**Task to carry out**
Reprint every entry, character for character.

**Provided data**
########
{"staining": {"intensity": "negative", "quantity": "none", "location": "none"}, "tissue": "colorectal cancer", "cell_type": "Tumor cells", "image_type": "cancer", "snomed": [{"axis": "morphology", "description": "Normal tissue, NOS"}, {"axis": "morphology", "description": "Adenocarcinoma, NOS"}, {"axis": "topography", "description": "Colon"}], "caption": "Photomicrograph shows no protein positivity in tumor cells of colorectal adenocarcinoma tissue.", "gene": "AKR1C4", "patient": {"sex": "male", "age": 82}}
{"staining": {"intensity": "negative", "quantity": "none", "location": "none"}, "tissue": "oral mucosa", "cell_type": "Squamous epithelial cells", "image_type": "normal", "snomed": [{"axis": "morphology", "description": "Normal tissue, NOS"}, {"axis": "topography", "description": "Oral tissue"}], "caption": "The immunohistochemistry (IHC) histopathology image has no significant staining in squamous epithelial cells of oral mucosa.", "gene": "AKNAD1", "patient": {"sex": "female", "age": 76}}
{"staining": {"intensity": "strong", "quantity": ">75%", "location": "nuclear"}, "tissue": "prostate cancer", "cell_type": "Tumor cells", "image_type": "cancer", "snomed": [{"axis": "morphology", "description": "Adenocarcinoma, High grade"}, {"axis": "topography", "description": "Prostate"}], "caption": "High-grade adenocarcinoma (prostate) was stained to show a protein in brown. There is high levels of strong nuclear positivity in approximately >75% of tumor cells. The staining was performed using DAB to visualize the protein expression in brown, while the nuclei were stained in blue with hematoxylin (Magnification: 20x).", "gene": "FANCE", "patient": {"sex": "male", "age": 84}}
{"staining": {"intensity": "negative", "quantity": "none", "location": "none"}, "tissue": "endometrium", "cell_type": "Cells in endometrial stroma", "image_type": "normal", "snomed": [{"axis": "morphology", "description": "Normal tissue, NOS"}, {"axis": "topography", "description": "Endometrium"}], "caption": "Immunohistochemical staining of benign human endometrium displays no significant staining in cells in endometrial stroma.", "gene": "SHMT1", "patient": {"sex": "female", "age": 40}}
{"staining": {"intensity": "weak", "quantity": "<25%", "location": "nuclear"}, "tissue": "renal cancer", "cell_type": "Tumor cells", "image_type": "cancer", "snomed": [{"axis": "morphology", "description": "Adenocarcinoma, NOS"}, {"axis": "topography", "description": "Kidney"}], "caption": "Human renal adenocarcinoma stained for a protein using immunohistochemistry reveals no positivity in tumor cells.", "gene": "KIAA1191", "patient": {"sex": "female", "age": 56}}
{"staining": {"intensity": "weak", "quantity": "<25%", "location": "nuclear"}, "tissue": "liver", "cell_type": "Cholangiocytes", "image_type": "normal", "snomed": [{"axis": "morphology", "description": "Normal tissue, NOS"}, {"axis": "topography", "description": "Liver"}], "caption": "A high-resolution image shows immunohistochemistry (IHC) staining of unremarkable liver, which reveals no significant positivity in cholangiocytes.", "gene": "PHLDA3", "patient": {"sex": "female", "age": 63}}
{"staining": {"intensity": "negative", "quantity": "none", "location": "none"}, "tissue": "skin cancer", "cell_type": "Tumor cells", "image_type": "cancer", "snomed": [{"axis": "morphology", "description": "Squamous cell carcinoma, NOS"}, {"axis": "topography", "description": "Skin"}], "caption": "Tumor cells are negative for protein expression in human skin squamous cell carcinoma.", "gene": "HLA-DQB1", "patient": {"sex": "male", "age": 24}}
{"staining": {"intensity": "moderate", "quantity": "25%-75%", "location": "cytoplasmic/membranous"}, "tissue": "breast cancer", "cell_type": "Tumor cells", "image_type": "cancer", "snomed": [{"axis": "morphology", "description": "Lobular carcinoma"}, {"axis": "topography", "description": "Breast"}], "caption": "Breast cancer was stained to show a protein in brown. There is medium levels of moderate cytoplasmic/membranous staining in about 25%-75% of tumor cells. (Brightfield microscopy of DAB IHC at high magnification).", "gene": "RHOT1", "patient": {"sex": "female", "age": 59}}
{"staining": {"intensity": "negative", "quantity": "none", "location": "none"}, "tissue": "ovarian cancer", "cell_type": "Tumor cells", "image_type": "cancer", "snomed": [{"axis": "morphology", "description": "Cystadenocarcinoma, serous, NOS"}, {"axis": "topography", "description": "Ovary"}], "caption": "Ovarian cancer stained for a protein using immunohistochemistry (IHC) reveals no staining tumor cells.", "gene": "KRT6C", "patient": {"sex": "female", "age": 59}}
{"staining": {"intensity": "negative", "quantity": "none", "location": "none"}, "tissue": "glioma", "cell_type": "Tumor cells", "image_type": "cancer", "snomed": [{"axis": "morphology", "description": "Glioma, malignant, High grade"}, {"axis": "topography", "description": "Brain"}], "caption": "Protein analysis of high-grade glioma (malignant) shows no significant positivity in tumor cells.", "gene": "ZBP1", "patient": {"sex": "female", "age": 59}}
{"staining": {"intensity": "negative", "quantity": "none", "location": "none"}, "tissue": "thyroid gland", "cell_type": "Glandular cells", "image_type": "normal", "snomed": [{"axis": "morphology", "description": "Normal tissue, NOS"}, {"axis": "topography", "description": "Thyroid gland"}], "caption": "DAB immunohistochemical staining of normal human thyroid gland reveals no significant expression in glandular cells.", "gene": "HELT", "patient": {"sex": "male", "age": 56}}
########
**Response**
{"staining": {"intensity": "negative", "quantity": "none", "location": "none"}, "tissue": "colorectal cancer", "cell_type": "Tumor cells", "image_type": "cancer", "snomed": [{"axis": "morphology", "description": "Normal tissue, NOS"}, {"axis": "morphology", "description": "Adenocarcinoma, NOS"}, {"axis": "topography", "description": "Colon"}], "caption": "Photomicrograph shows no protein positivity in tumor cells of colorectal adenocarcinoma tissue.", "gene": "AKR1C4", "patient": {"sex": "male", "age": 82}}
{"staining": {"intensity": "negative", "quantity": "none", "location": "none"}, "tissue": "oral mucosa", "cell_type": "Squamous epithelial cells", "image_type": "normal", "snomed": [{"axis": "morphology", "description": "Normal tissue, NOS"}, {"axis": "topography", "description": "Oral tissue"}], "caption": "The immunohistochemistry (IHC) histopathology image has no significant staining in squamous epithelial cells of oral mucosa.", "gene": "AKNAD1", "patient": {"sex": "female", "age": 76}}
{"staining": {"intensity": "strong", "quantity": ">75%", "location": "nuclear"}, "tissue": "prostate cancer", "cell_type": "Tumor cells", "image_type": "cancer", "snomed": [{"axis": "morphology", "description": "Adenocarcinoma, High grade"}, {"axis": "topography", "description": "Prostate"}], "caption": "High-grade adenocarcinoma (prostate) was stained to show a protein in brown. There is high levels of strong nuclear positivity in approximately >75% of tumor cells. The staining was performed using DAB to visualize the protein expression in brown, while the nuclei were stained in blue with hematoxylin (Magnification: 20x).", "gene": "FANCE", "patient": {"sex": "male", "age": 84}}
{"staining": {"intensity": "negative", "quantity": "none", "location": "none"}, "tissue": "endometrium", "cell_type": "Cells in endometrial stroma", "image_type": "normal", "snomed": [{"axis": "morphology", "description": "Normal tissue, NOS"}, {"axis": "topography", "description": "Endometrium"}], "caption": "Immunohistochemical staining of benign human endometrium displays no significant staining in cells in endometrial stroma.", "gene": "SHMT1", "patient": {"sex": "female", "age": 40}}
{"staining": {"intensity": "weak", "quantity": "<25%", "location": "nuclear"}, "tissue": "renal cancer", "cell_type": "Tumor cells", "image_type": "cancer", "snomed": [{"axis": "morphology", "description": "Adenocarcinoma, NOS"}, {"axis": "topography", "description": "Kidney"}], "caption": "Human renal adenocarcinoma stained for a protein using immunohistochemistry reveals no positivity in tumor cells.", "gene": "KIAA1191", "patient": {"sex": "female", "age": 56}}
{"staining": {"intensity": "weak", "quantity": "<25%", "location": "nuclear"}, "tissue": "liver", "cell_type": "Cholangiocytes", "image_type": "normal", "snomed": [{"axis": "morphology", "description": "Normal tissue, NOS"}, {"axis": "topography", "description": "Liver"}], "caption": "A high-resolution image shows immunohistochemistry (IHC) staining of unremarkable liver, which reveals no significant positivity in cholangiocytes.", "gene": "PHLDA3", "patient": {"sex": "female", "age": 63}}
{"staining": {"intensity": "negative", "quantity": "none", "location": "none"}, "tissue": "skin cancer", "cell_type": "Tumor cells", "image_type": "cancer", "snomed": [{"axis": "morphology", "description": "Squamous cell carcinoma, NOS"}, {"axis": "topography", "description": "Skin"}], "caption": "Tumor cells are negative for protein expression in human skin squamous cell carcinoma.", "gene": "HLA-DQB1", "patient": {"sex": "male", "age": 24}}
{"staining": {"intensity": "moderate", "quantity": "25%-75%", "location": "cytoplasmic/membranous"}, "tissue": "breast cancer", "cell_type": "Tumor cells", "image_type": "cancer", "snomed": [{"axis": "morphology", "description": "Lobular carcinoma"}, {"axis": "topography", "description": "Breast"}], "caption": "Breast cancer was stained to show a protein in brown. There is medium levels of moderate cytoplasmic/membranous staining in about 25%-75% of tumor cells. (Brightfield microscopy of DAB IHC at high magnification).", "gene": "RHOT1", "patient": {"sex": "female", "age": 59}}
{"staining": {"intensity": "negative", "quantity": "none", "location": "none"}, "tissue": "ovarian cancer", "cell_type": "Tumor cells", "image_type": "cancer", "snomed": [{"axis": "morphology", "description": "Cystadenocarcinoma, serous, NOS"}, {"axis": "topography", "description": "Ovary"}], "caption": "Ovarian cancer stained for a protein using immunohistochemistry (IHC) reveals no staining tumor cells.", "gene": "KRT6C", "patient": {"sex": "female", "age": 59}}
{"staining": {"intensity": "negative", "quantity": "none", "location": "none"}, "tissue": "glioma", "cell_type": "Tumor cells", "image_type": "cancer", "snomed": [{"axis": "morphology", "description": "Glioma, malignant, High grade"}, {"axis": "topography", "description": "Brain"}], "caption": "Protein analysis of high-grade glioma (malignant) shows no significant positivity in tumor cells.", "gene": "ZBP1", "patient": {"sex": "female", "age": 59}}
{"staining": {"intensity": "negative", "quantity": "none", "location": "none"}, "tissue": "thyroid gland", "cell_type": "Glandular cells", "image_type": "normal", "snomed": [{"axis": "morphology", "description": "Normal tissue, NOS"}, {"axis": "topography", "description": "Thyroid gland"}], "caption": "DAB immunohistochemical staining of normal human thyroid gland reveals no significant expression in glandular cells.", "gene": "HELT", "patient": {"sex": "male", "age": 56}}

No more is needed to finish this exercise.